Tutti maggiorenni, si preparano all’esame di maturità. In che mondo sono capitata?
Ma a qualcuno viene in mente che i docenti dormono nello stesso albergo degli studenti?
Ovviamente esiste una bibliografia consigliata: Quando dire di sì, quando dire di no di Manuel J. Smith, Assertività di Alberti ed Emmons. Poi scriverò io La variabile di Bruto e altre compulsioni della comunicazione.
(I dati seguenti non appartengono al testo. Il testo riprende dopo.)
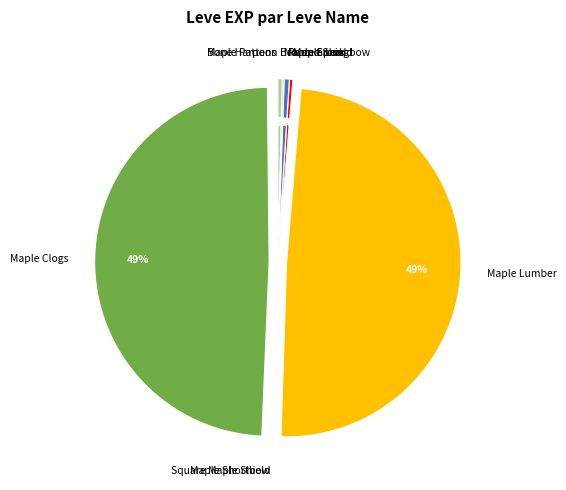

Does any single category account for the majority?

No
Mea culpa: tradisco qui un certo radicato “snobismo dell’intelligenza”. Non mi ritengo un genio, ma se uno considera la frase: “non sapevo che avessi problemi economici” offensiva evidentemente mostra, se non altro, un po’ di sana ottusa ignoranza. Partendo dal presupposto che io voglia offenderla, conferma che la sua intenzione nei miei confronti era proprio quella e, secondo lei, le sto rendendo pan per focaccia: siccome tra simili non ci si attacca, la comunicazione si avvia su binari più tranquilli. La furbizia sta nell’individuare subito l’anello rivelatore che non tiene. Ci vuole allenamento. Esiste addirittura una scienza che studia l’ignoranza “indotta da dati scientifici fuorvianti” che affligge la società contemporanea, si chiama agnotologia ed è stata creata da Robert Proctor.